Excerpts from a dataset
= = =
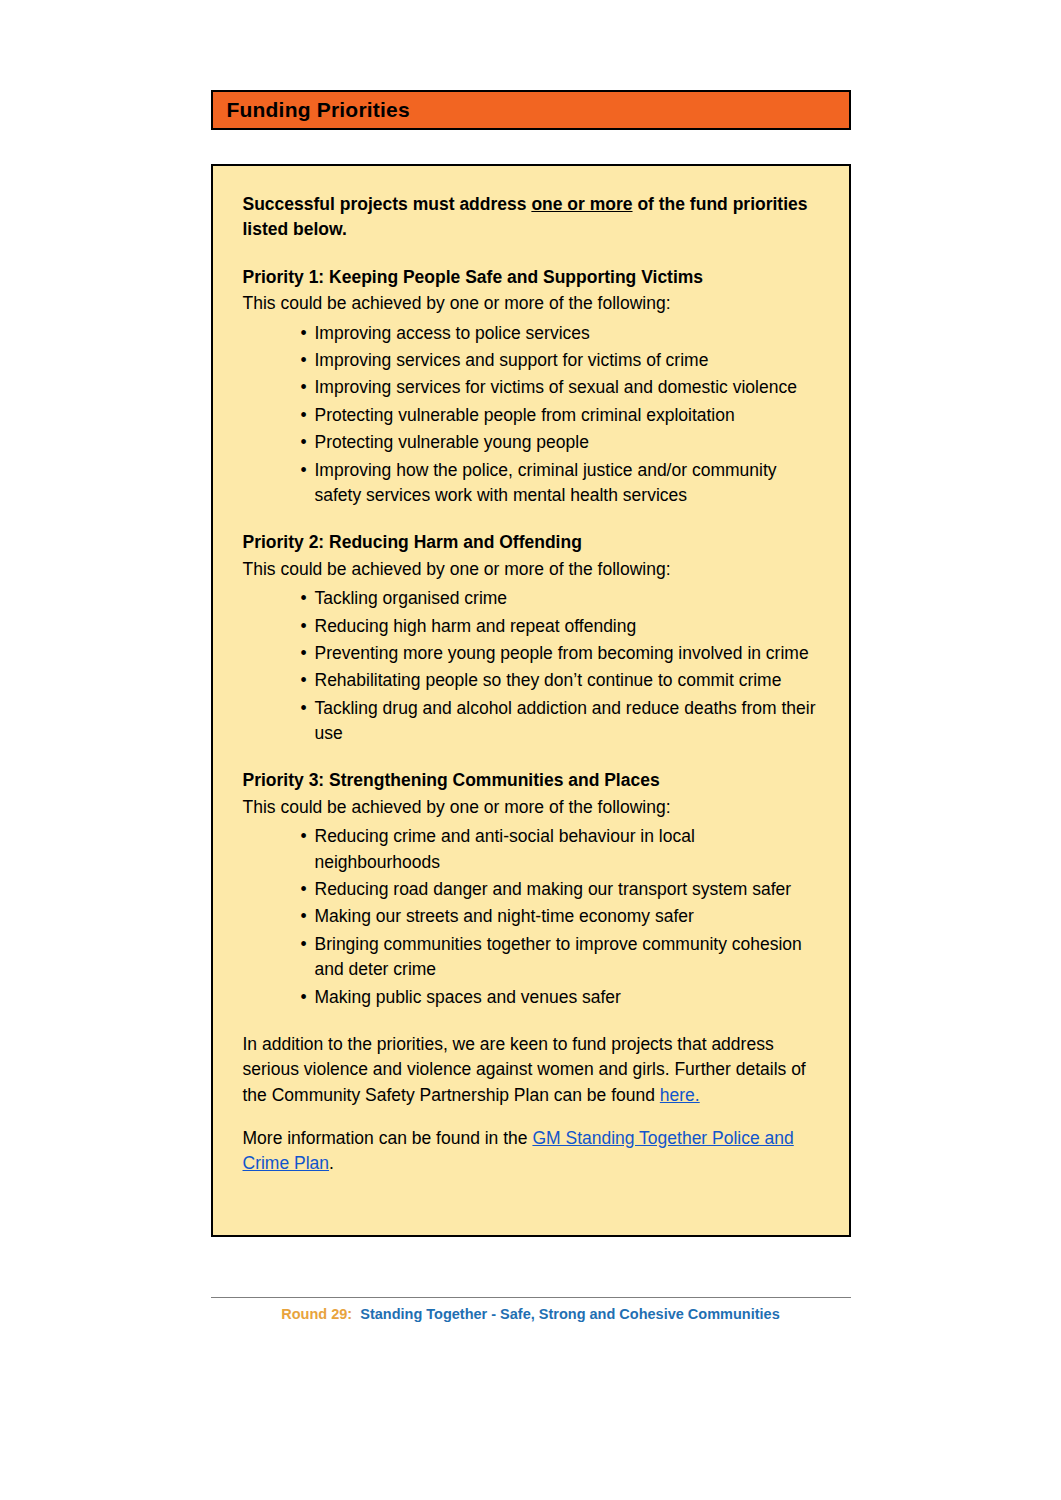Funding Priorities
Successful projects must address one or more of the fund priorities listed below.
Priority 1: Keeping People Safe and Supporting Victims
This could be achieved by one or more of the following:
Improving access to police services
Improving services and support for victims of crime
Improving services for victims of sexual and domestic violence
Protecting vulnerable people from criminal exploitation
Protecting vulnerable young people
Improving how the police, criminal justice and/or community safety services work with mental health services
Priority 2: Reducing Harm and Offending
This could be achieved by one or more of the following:
Tackling organised crime
Reducing high harm and repeat offending
Preventing more young people from becoming involved in crime
Rehabilitating people so they don’t continue to commit crime
Tackling drug and alcohol addiction and reduce deaths from their use
Priority 3: Strengthening Communities and Places
This could be achieved by one or more of the following:
Reducing crime and anti-social behaviour in local neighbourhoods
Reducing road danger and making our transport system safer
Making our streets and night-time economy safer
Bringing communities together to improve community cohesion and deter crime
Making public spaces and venues safer
In addition to the priorities, we are keen to fund projects that address serious violence and violence against women and girls. Further details of the Community Safety Partnership Plan can be found here.
More information can be found in the GM Standing Together Police and Crime Plan.
Round 29: Standing Together - Safe, Strong and Cohesive Communities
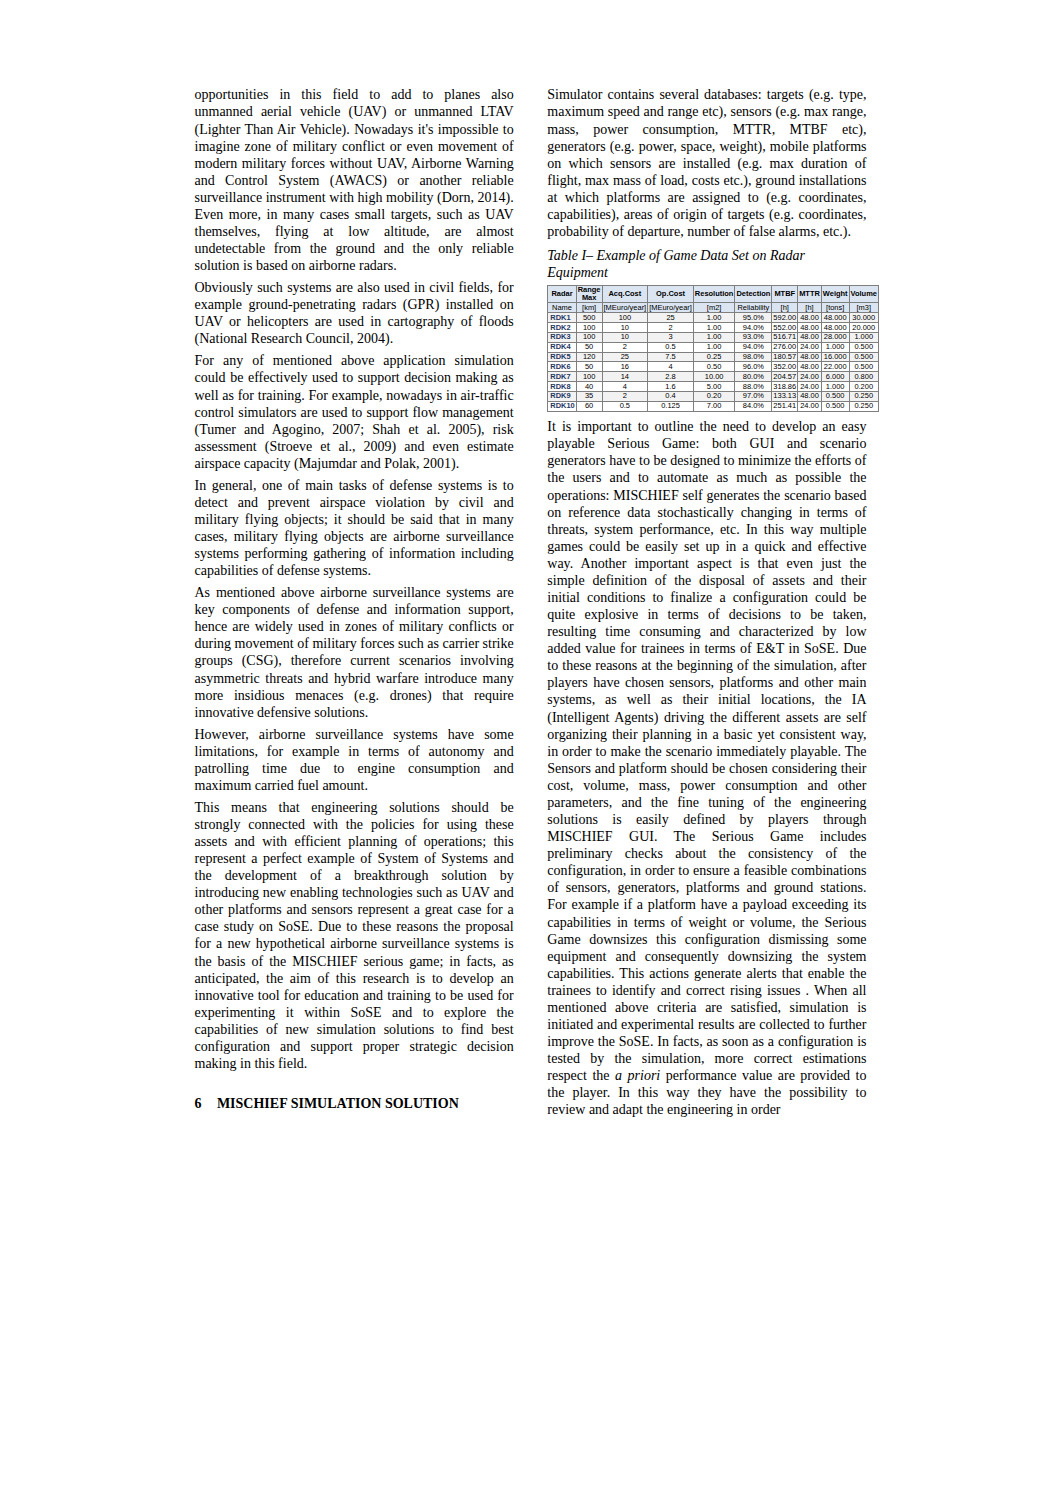opportunities in this field to add to planes also unmanned aerial vehicle (UAV) or unmanned LTAV (Lighter Than Air Vehicle). Nowadays it's impossible to imagine zone of military conflict or even movement of modern military forces without UAV, Airborne Warning and Control System (AWACS) or another reliable surveillance instrument with high mobility (Dorn, 2014). Even more, in many cases small targets, such as UAV themselves, flying at low altitude, are almost undetectable from the ground and the only reliable solution is based on airborne radars.
Obviously such systems are also used in civil fields, for example ground-penetrating radars (GPR) installed on UAV or helicopters are used in cartography of floods (National Research Council, 2004).
For any of mentioned above application simulation could be effectively used to support decision making as well as for training. For example, nowadays in air-traffic control simulators are used to support flow management (Tumer and Agogino, 2007; Shah et al. 2005), risk assessment (Stroeve et al., 2009) and even estimate airspace capacity (Majumdar and Polak, 2001).
In general, one of main tasks of defense systems is to detect and prevent airspace violation by civil and military flying objects; it should be said that in many cases, military flying objects are airborne surveillance systems performing gathering of information including capabilities of defense systems.
As mentioned above airborne surveillance systems are key components of defense and information support, hence are widely used in zones of military conflicts or during movement of military forces such as carrier strike groups (CSG), therefore current scenarios involving asymmetric threats and hybrid warfare introduce many more insidious menaces (e.g. drones) that require innovative defensive solutions.
However, airborne surveillance systems have some limitations, for example in terms of autonomy and patrolling time due to engine consumption and maximum carried fuel amount.
This means that engineering solutions should be strongly connected with the policies for using these assets and with efficient planning of operations; this represent a perfect example of System of Systems and the development of a breakthrough solution by introducing new enabling technologies such as UAV and other platforms and sensors represent a great case for a case study on SoSE. Due to these reasons the proposal for a new hypothetical airborne surveillance systems is the basis of the MISCHIEF serious game; in facts, as anticipated, the aim of this research is to develop an innovative tool for education and training to be used for experimenting it within SoSE and to explore the capabilities of new simulation solutions to find best configuration and support proper strategic decision making in this field.
6 MISCHIEF SIMULATION SOLUTION
Simulator contains several databases: targets (e.g. type, maximum speed and range etc), sensors (e.g. max range, mass, power consumption, MTTR, MTBF etc), generators (e.g. power, space, weight), mobile platforms on which sensors are installed (e.g. max duration of flight, max mass of load, costs etc.), ground installations at which platforms are assigned to (e.g. coordinates, capabilities), areas of origin of targets (e.g. coordinates, probability of departure, number of false alarms, etc.).
Table I– Example of Game Data Set on Radar Equipment
| Radar | Range Max | Acq.Cost | Op.Cost | Resolution | Detection | MTBF | MTTR | Weight | Volume |
| --- | --- | --- | --- | --- | --- | --- | --- | --- | --- |
| Name | [km] | [MEuro/year] | [MEuro/year] | [m2] | Reliability | [h] | [h] | [tons] | [m3] |
| RDK1 | 500 | 100 | 25 | 1.00 | 95.0% | 592.00 | 48.00 | 48.000 | 30.000 |
| RDK2 | 100 | 10 | 2 | 1.00 | 94.0% | 552.00 | 48.00 | 48.000 | 20.000 |
| RDK3 | 100 | 10 | 3 | 1.00 | 93.0% | 516.71 | 48.00 | 28.000 | 1.000 |
| RDK4 | 50 | 2 | 0.5 | 1.00 | 94.0% | 276.00 | 24.00 | 1.000 | 0.500 |
| RDK5 | 120 | 25 | 7.5 | 0.25 | 98.0% | 180.57 | 48.00 | 16.000 | 0.500 |
| RDK6 | 50 | 16 | 4 | 0.50 | 96.0% | 352.00 | 48.00 | 22.000 | 0.500 |
| RDK7 | 100 | 14 | 2.8 | 10.00 | 80.0% | 204.57 | 24.00 | 6.000 | 0.800 |
| RDK8 | 40 | 4 | 1.6 | 5.00 | 88.0% | 318.86 | 24.00 | 1.000 | 0.200 |
| RDK9 | 35 | 2 | 0.4 | 0.20 | 97.0% | 133.13 | 48.00 | 0.500 | 0.250 |
| RDK10 | 60 | 0.5 | 0.125 | 7.00 | 84.0% | 251.41 | 24.00 | 0.500 | 0.250 |
It is important to outline the need to develop an easy playable Serious Game: both GUI and scenario generators have to be designed to minimize the efforts of the users and to automate as much as possible the operations: MISCHIEF self generates the scenario based on reference data stochastically changing in terms of threats, system performance, etc. In this way multiple games could be easily set up in a quick and effective way. Another important aspect is that even just the simple definition of the disposal of assets and their initial conditions to finalize a configuration could be quite explosive in terms of decisions to be taken, resulting time consuming and characterized by low added value for trainees in terms of E&T in SoSE. Due to these reasons at the beginning of the simulation, after players have chosen sensors, platforms and other main systems, as well as their initial locations, the IA (Intelligent Agents) driving the different assets are self organizing their planning in a basic yet consistent way, in order to make the scenario immediately playable. The Sensors and platform should be chosen considering their cost, volume, mass, power consumption and other parameters, and the fine tuning of the engineering solutions is easily defined by players through MISCHIEF GUI. The Serious Game includes preliminary checks about the consistency of the configuration, in order to ensure a feasible combinations of sensors, generators, platforms and ground stations. For example if a platform have a payload exceeding its capabilities in terms of weight or volume, the Serious Game downsizes this configuration dismissing some equipment and consequently downsizing the system capabilities. This actions generate alerts that enable the trainees to identify and correct rising issues . When all mentioned above criteria are satisfied, simulation is initiated and experimental results are collected to further improve the SoSE. In facts, as soon as a configuration is tested by the simulation, more correct estimations respect the a priori performance value are provided to the player. In this way they have the possibility to review and adapt the engineering in order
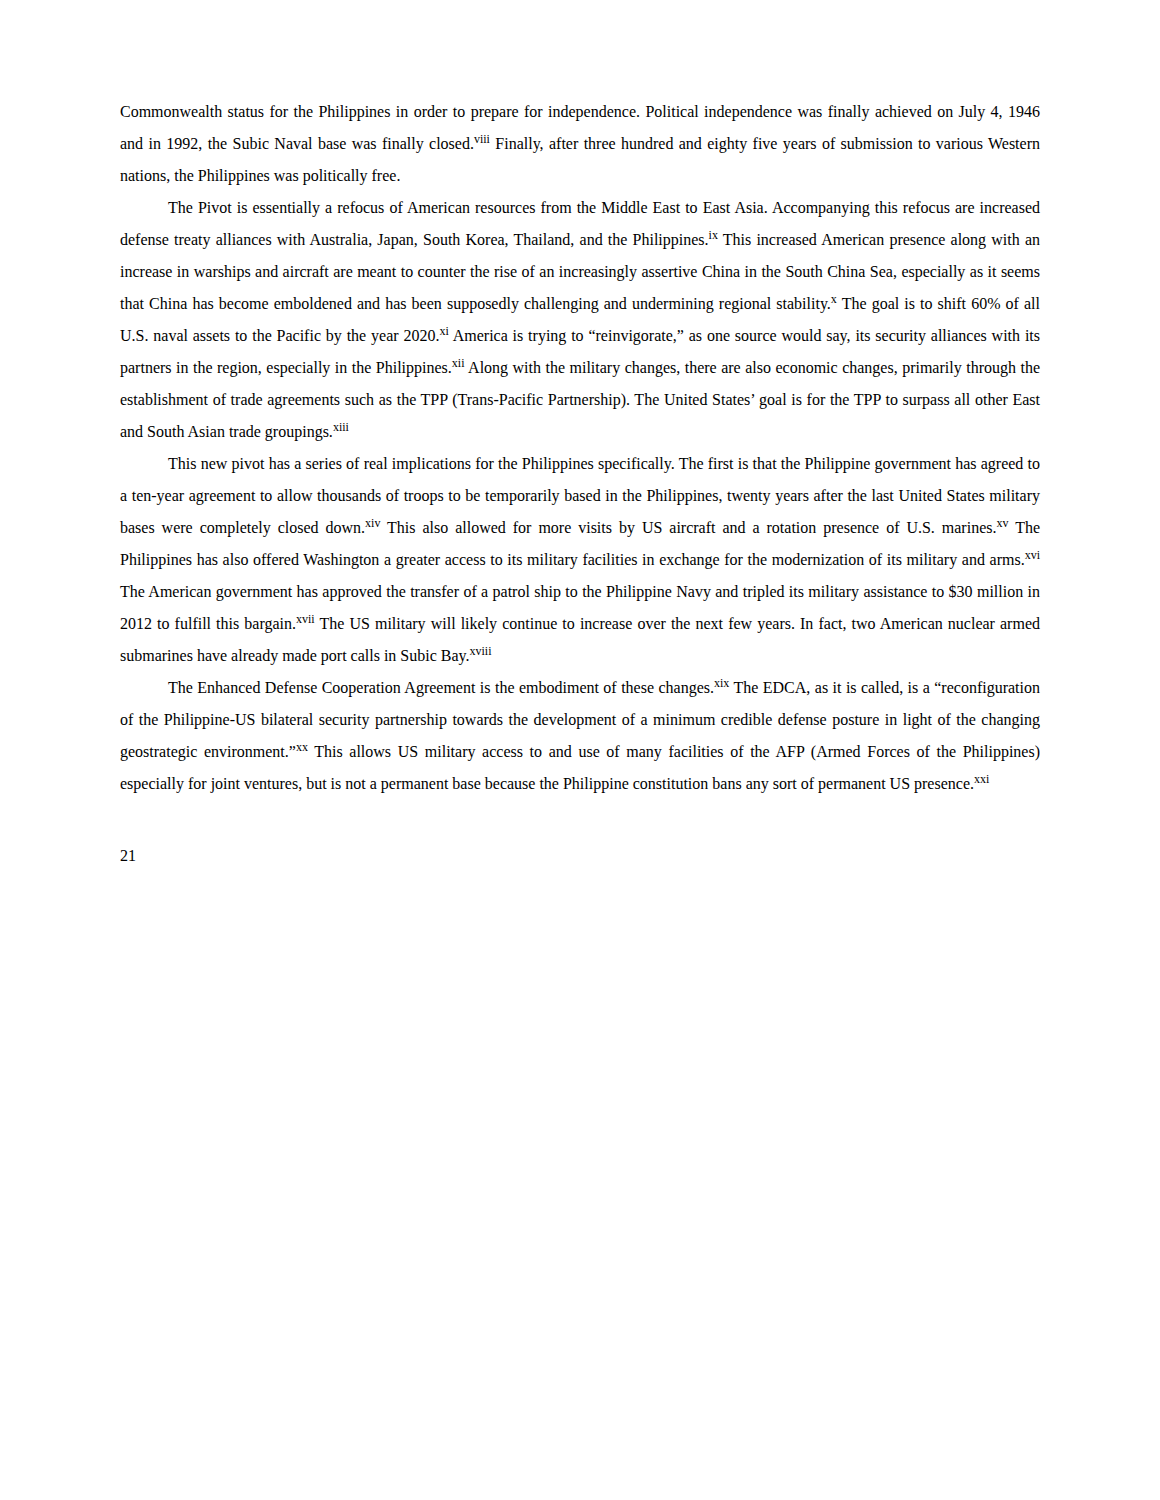Commonwealth status for the Philippines in order to prepare for independence. Political independence was finally achieved on July 4, 1946 and in 1992, the Subic Naval base was finally closed.viii Finally, after three hundred and eighty five years of submission to various Western nations, the Philippines was politically free.
The Pivot is essentially a refocus of American resources from the Middle East to East Asia. Accompanying this refocus are increased defense treaty alliances with Australia, Japan, South Korea, Thailand, and the Philippines.ix This increased American presence along with an increase in warships and aircraft are meant to counter the rise of an increasingly assertive China in the South China Sea, especially as it seems that China has become emboldened and has been supposedly challenging and undermining regional stability.x The goal is to shift 60% of all U.S. naval assets to the Pacific by the year 2020.xi America is trying to “reinvigorate,” as one source would say, its security alliances with its partners in the region, especially in the Philippines.xii Along with the military changes, there are also economic changes, primarily through the establishment of trade agreements such as the TPP (Trans-Pacific Partnership). The United States’ goal is for the TPP to surpass all other East and South Asian trade groupings.xiii
This new pivot has a series of real implications for the Philippines specifically. The first is that the Philippine government has agreed to a ten-year agreement to allow thousands of troops to be temporarily based in the Philippines, twenty years after the last United States military bases were completely closed down.xiv This also allowed for more visits by US aircraft and a rotation presence of U.S. marines.xv The Philippines has also offered Washington a greater access to its military facilities in exchange for the modernization of its military and arms.xvi The American government has approved the transfer of a patrol ship to the Philippine Navy and tripled its military assistance to $30 million in 2012 to fulfill this bargain.xvii The US military will likely continue to increase over the next few years. In fact, two American nuclear armed submarines have already made port calls in Subic Bay.xviii
The Enhanced Defense Cooperation Agreement is the embodiment of these changes.xix The EDCA, as it is called, is a “reconfiguration of the Philippine-US bilateral security partnership towards the development of a minimum credible defense posture in light of the changing geostrategic environment.”xx This allows US military access to and use of many facilities of the AFP (Armed Forces of the Philippines) especially for joint ventures, but is not a permanent base because the Philippine constitution bans any sort of permanent US presence.xxi
21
= = =
Copy out nothing but the lines from the beginning of the records through the one that contains "In addition to". Skip the pictures.

Funding Priorities
Successful projects must address one or more of the fund priorities listed below.
Priority 1: Keeping People Safe and Supporting Victims
This could be achieved by one or more of the following:
Improving access to police services
Improving services and support for victims of crime
Improving services for victims of sexual and domestic violence
Protecting vulnerable people from criminal exploitation
Protecting vulnerable young people
Improving how the police, criminal justice and/or community safety services work with mental health services
Priority 2: Reducing Harm and Offending
This could be achieved by one or more of the following:
Tackling organised crime
Reducing high harm and repeat offending
Preventing more young people from becoming involved in crime
Rehabilitating people so they don’t continue to commit crime
Tackling drug and alcohol addiction and reduce deaths from their use
Priority 3: Strengthening Communities and Places
This could be achieved by one or more of the following:
Reducing crime and anti-social behaviour in local neighbourhoods
Reducing road danger and making our transport system safer
Making our streets and night-time economy safer
Bringing communities together to improve community cohesion and deter crime
Making public spaces and venues safer
In addition to the priorities, we are keen to fund projects that address serious violence and violence against women and girls. Further details of the Community Safety Partnership Plan can be found here.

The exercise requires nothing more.